Online stockbroker Colfinancial.com said total volume rose 2 percent driven by the strong recovery in power demand from the commercial segment of the market, but offset by declines in both the residential and industrial segments.

“Meanwhile, average WESM (wholesale electricity spot market) prices declined by 5 percent to P6.23/kwh, on less supply disruption from power plant outages, as well as cooler overall temperature compared to last year,” Colfinancial.com said.

Despite the slight decline in WESM prices, however, it said several companies sold higher portion of their output to the spot market.

“The impact of lower coal prices and WESM prices was partially offset by higher sales volume driven by new capacities as well as fewer instances of unplanned outages and other technical issues,” the online stockbroker said.

Of the five companies it monitors, only ACEN Corp. delivered lower than expected results.
ACEN’s core profit of P2.03 billion was below forecast, noted Colfinancial.com, despite growing by 400 percent.

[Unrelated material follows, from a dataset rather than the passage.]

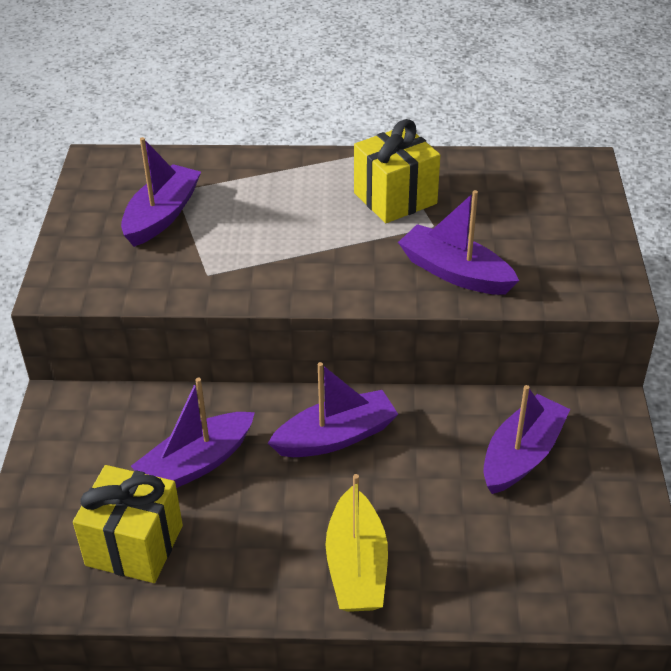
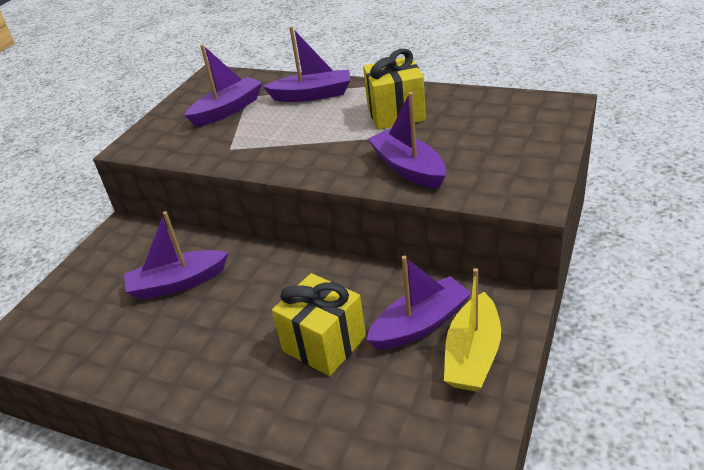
camera: 25 degrees right, 5 degrees down
(134, 545) = (101, 330): yellow gift -> yellow gift (324, 344)
(335, 437) = (284, 283): purple boat -> purple boat (312, 95)
(356, 565) = (240, 381): yellow boat -> yellow boat (473, 354)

The online stockbroker said ACEN’s reported profit was just 21.6 percent of market consensus.

“Management also noted that first quarter performance would have been higher if not for the unplanned outage of the South Luzon Thermal Energy Corp. (SLTEC), as some of the new merchant capacity was utilized to service the contract of the SLTEC,” Colfinancial.com said.

“While first quarter net income trailed forecasts, ACEN’s profits will continue to improve in the next quarters as the company will be in a higher net seller position in the WESM without the unplanned outage of the SLTEC and as more generation capacity is added to its portfolio,” it added.

Of the other four, First Gen Corp. (FGEN) grew its profit by 52 percent to $89.2 million, ahead of market growth consensus of 31.8 percent.

Colfinancial.com said the earnings contribution of FGEN’s gas plants — Sta. Rita, San Lorenzo, San Gabriel and Avion — rose 17 percent to $45 million.

Manila Electric Co. (Meralco), meanwhile, beat expectations on strong power generation with profit up 40.4 percent to P9.05 billion.

Meralco’s net distribution revenues, however, dropped 0.1 percent to P15.25 billion, as the 2 percent increase in sales volume was more than offset by a steeper decline in distribution tariff arising from the customer refund.

“The net distribution revenues during the first quarter represents 25.3 percent of our full year forecast. Meralco’s first quarter earnings beat Colfinancial.com’s forecast mainly due to the 300 percent jump in core net income of MGEN, Meralco’s power generation subsidiary, to P3.7 billion,” the stockbroker said.

Semirara Mining and Power Corp., whose profit declined by 40 percent to P9.03 billion, still beat estimate, according to Colfinancial.com.

“First quarter earnings declined mainly due to lower sales volume as well as average selling price for coal. We note, however, that both sales volume and average selling price for coal are still ahead of our full year forecasts,” it said. Semirara’s revenues were down by 24.2 percent to P23.1 billion.

Aboitiz Power Corp., on the other hand, posted a 158.1 percent increase in profit to P7.63 billion, driven by the fresh earnings contribution from unit GNPowerDinginin, higher capacity availability for power plants as well as higher water flow for its hydroelectric plants.